Problem statement: Below are some records; give them all again exactly, but not the pictures.

User interface change data
==============================

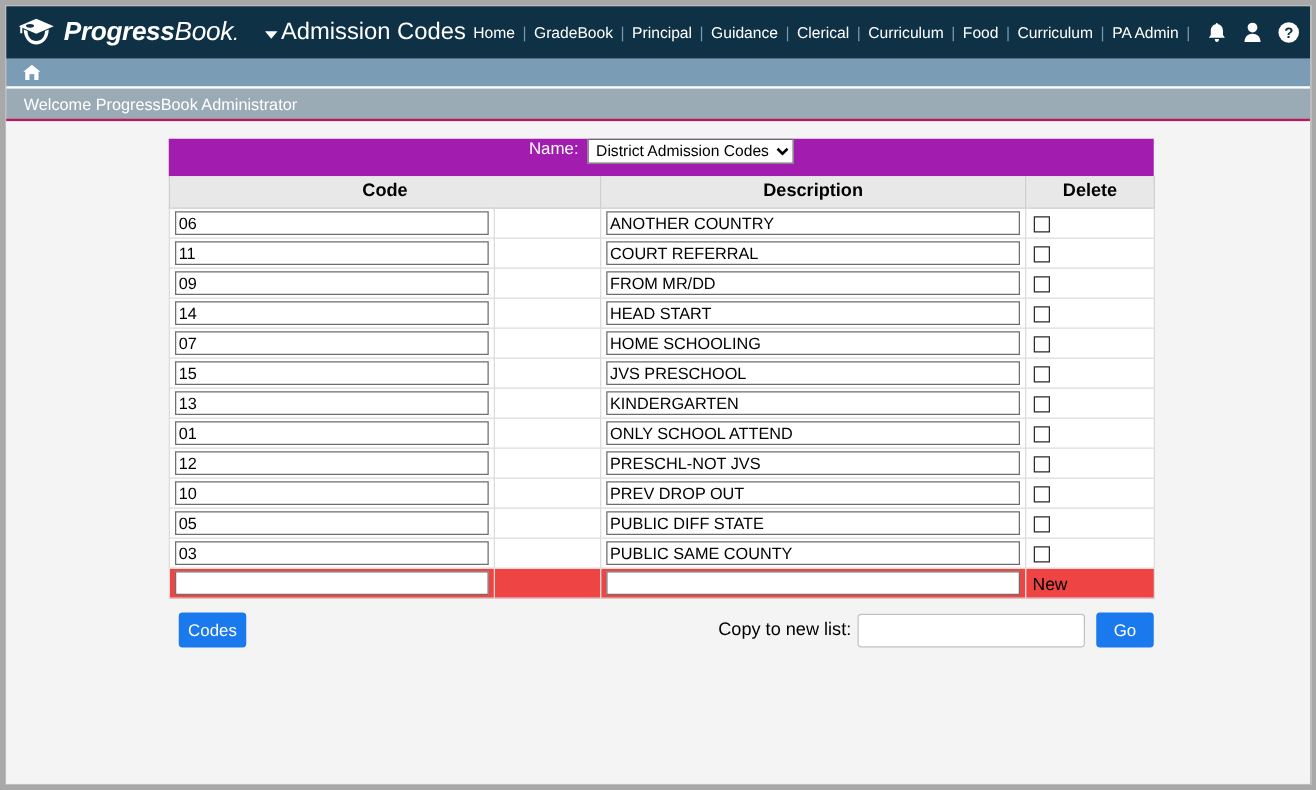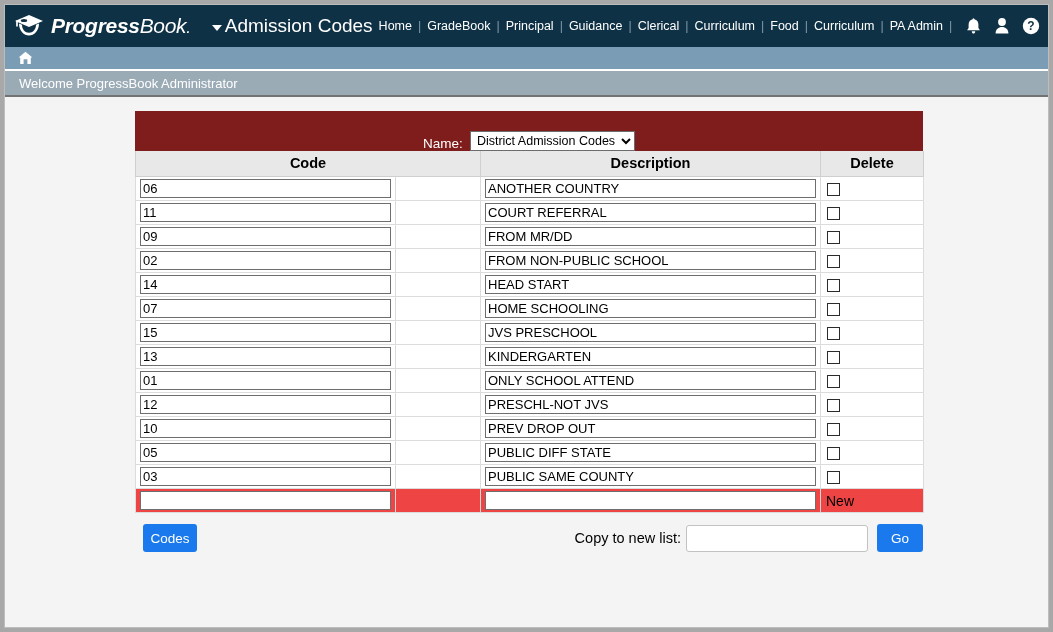"Welcome ProgressBook Administrator" .welcomebar { border-bottom: 2px solid #737373 -> 2px solid #be185d }
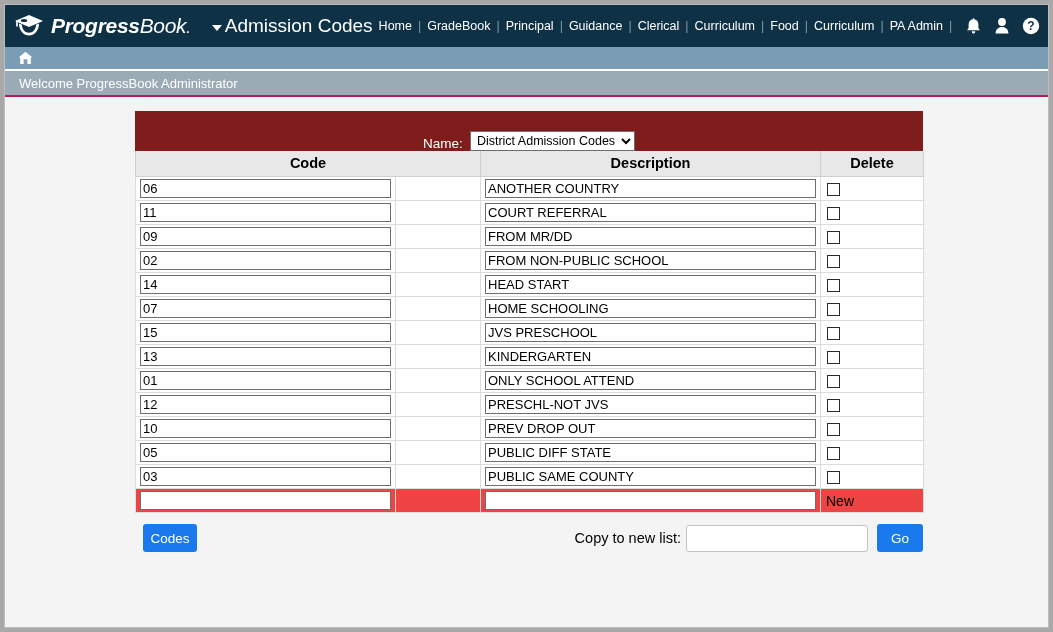"Name:" .namerow { align-items: flex-end -> flex-start; background: #7f1d1d -> #a21caf; height: 40px -> 30px }
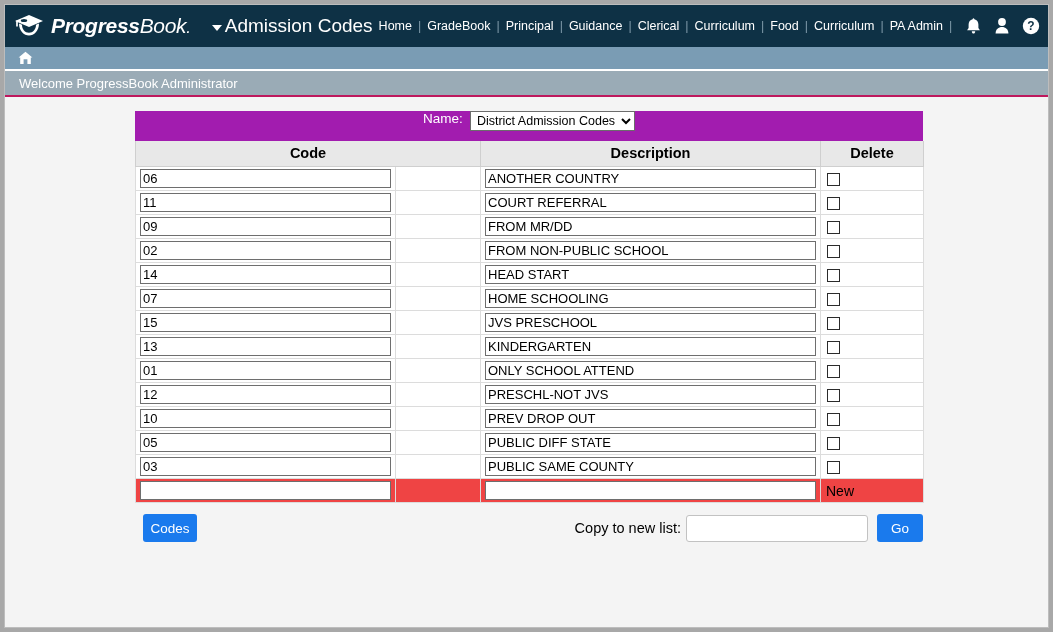"02" tr { html: <tr> <td><input></td> <td></td> <td><input></td> <td> <span></span> </td> </tr> -> none }
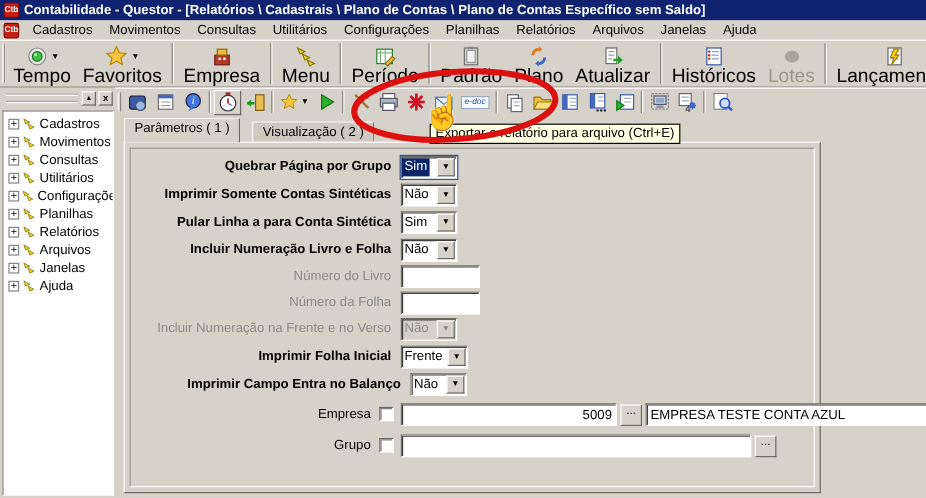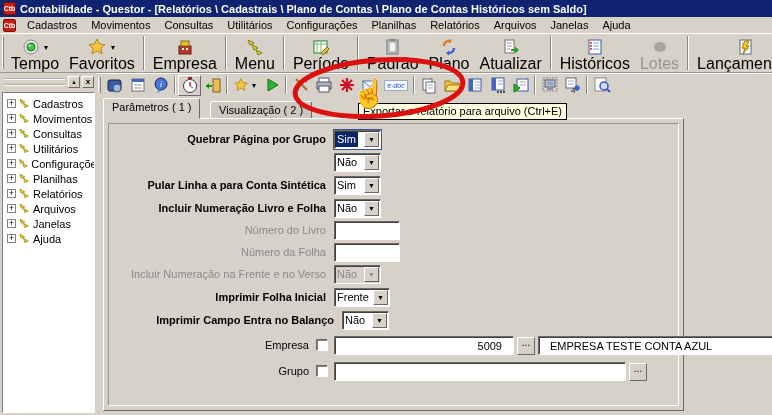"Contabilidade - Questor - [Relatórios" span.title-text { text: Históricos -> Específico }
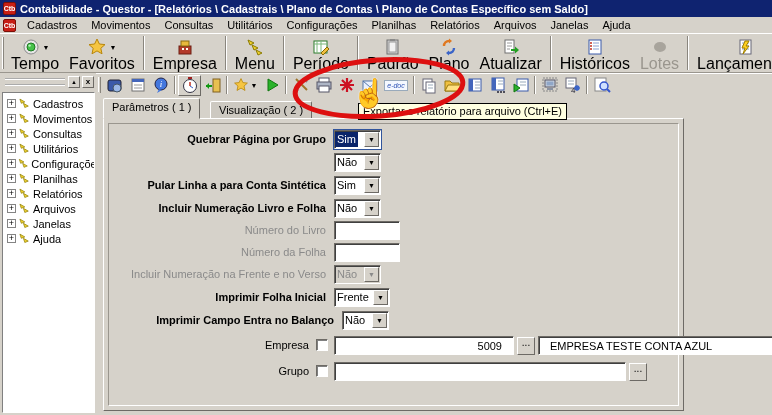"Imprimir Somente Contas Sintéticas" span.flabel { html: none -> <span>Imprimir Somente Contas Sintéticas</span> }
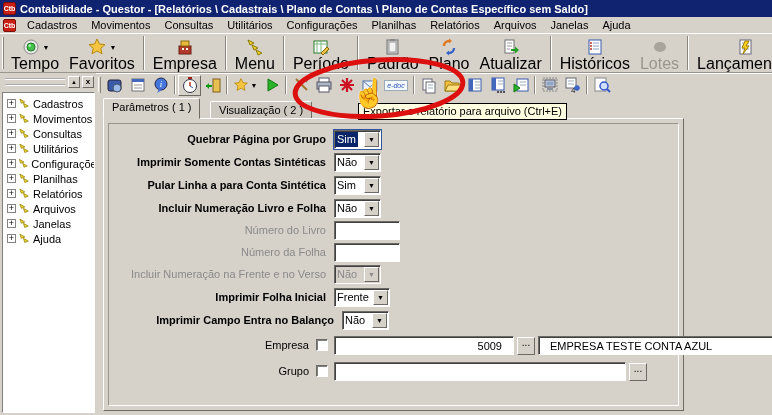"5009" .tinput { padding: 0 11px -> 0 3px }
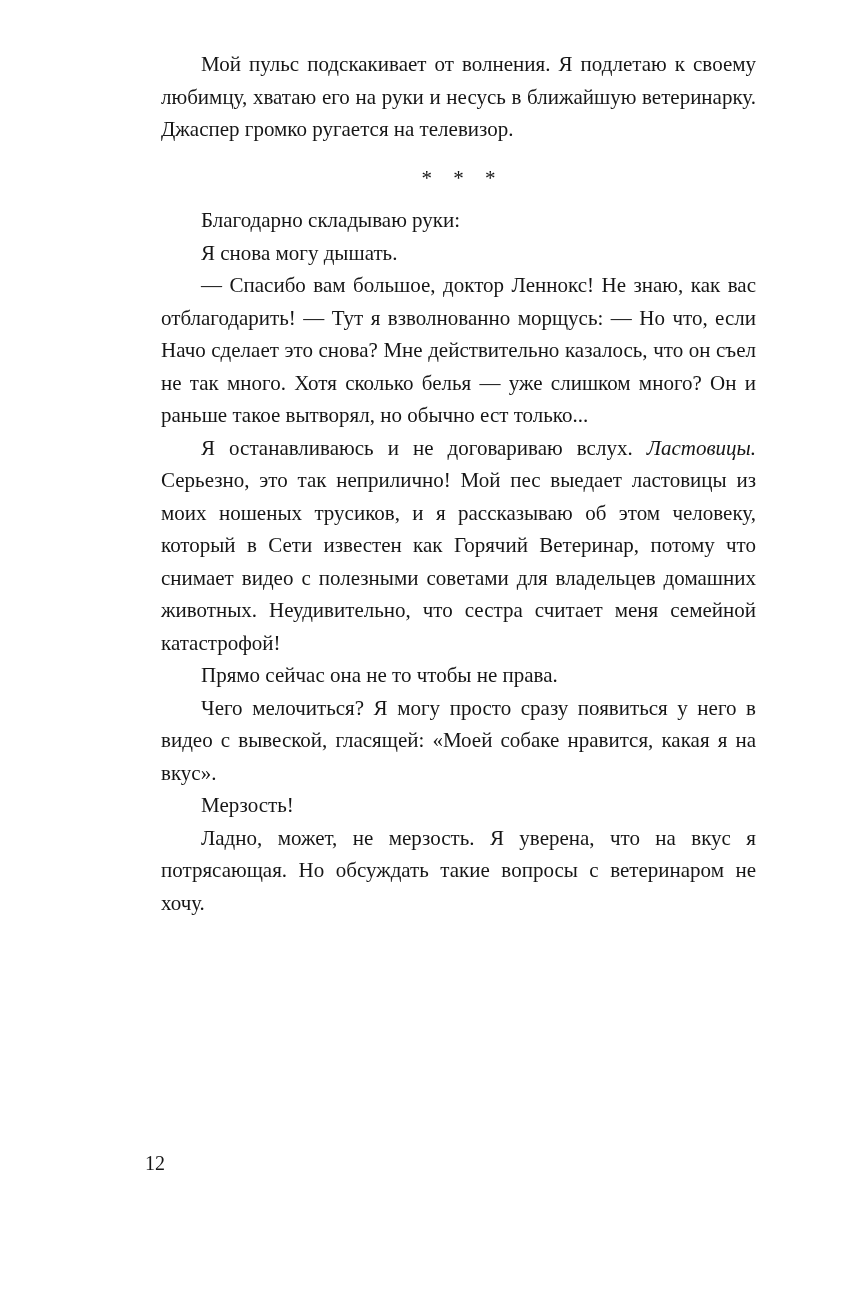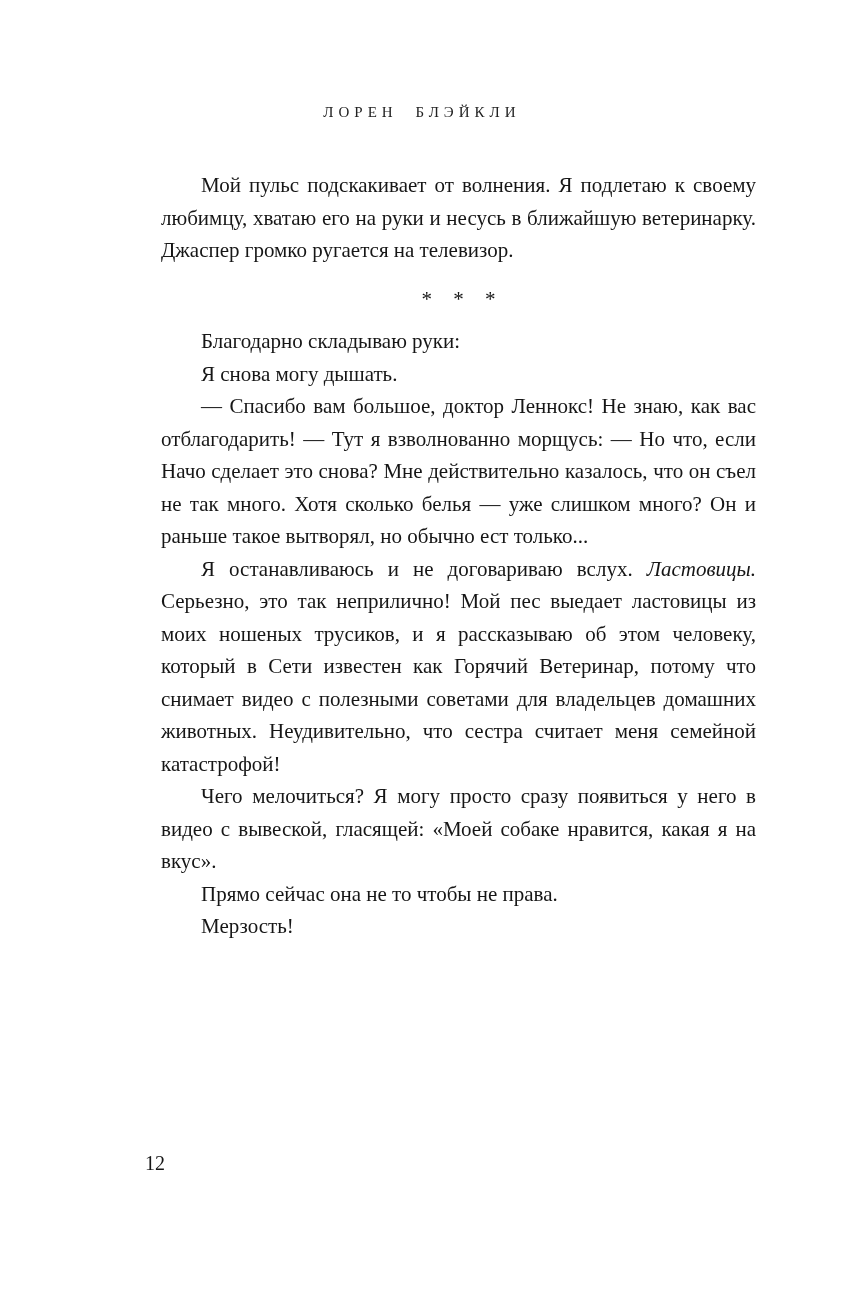"ЛОРЕН БЛЭЙКЛИ" div.running-header { html: <div>ЛОРЕН БЛЭЙКЛИ</div> -> none }
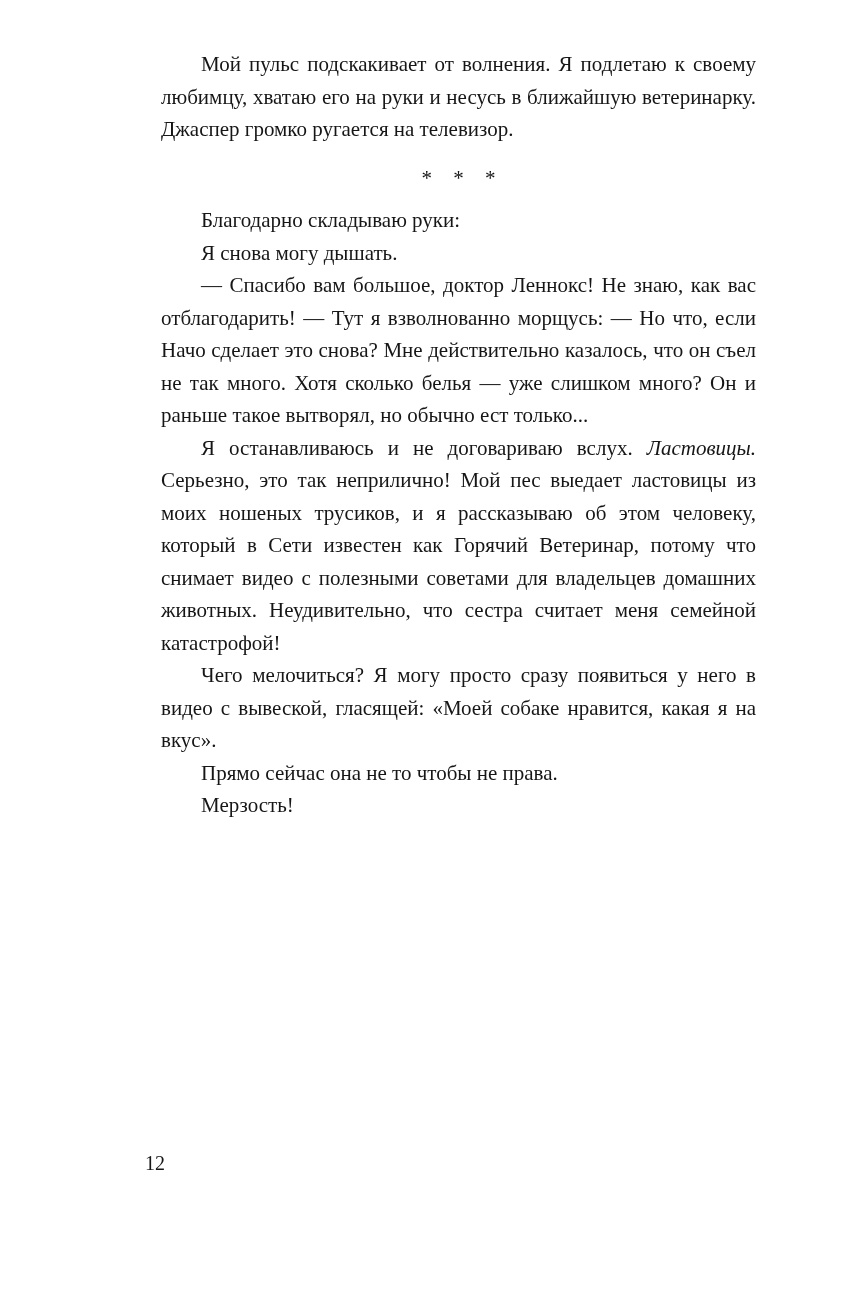"Чего мелочиться? Я могу просто" p.body-para { order: before "Прямо сейчас она не то" -> after "Прямо сейчас она не то" }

==============================

Task result:
"Welcome ProgressBook Administrator" .welcomebar { border-bottom: 2px solid #737373 -> 2px solid #be185d }
"Name:" .namerow { align-items: flex-end -> flex-start; background: #7f1d1d -> #a21caf; height: 40px -> 30px }
"02" tr { html: <tr> <td><input></td> <td></td> <td><input></td> <td> <span></span> </td> </tr> -> none }
"Contabilidade - Questor - [Relatórios" span.title-text { text: Históricos -> Específico }
"Imprimir Somente Contas Sintéticas" span.flabel { html: none -> <span>Imprimir Somente Contas Sintéticas</span> }
"5009" .tinput { padding: 0 11px -> 0 3px }
"ЛОРЕН БЛЭЙКЛИ" div.running-header { html: <div>ЛОРЕН БЛЭЙКЛИ</div> -> none }
"Чего мелочиться? Я могу просто" p.body-para { order: before "Прямо сейчас она не то" -> after "Прямо сейчас она не то" }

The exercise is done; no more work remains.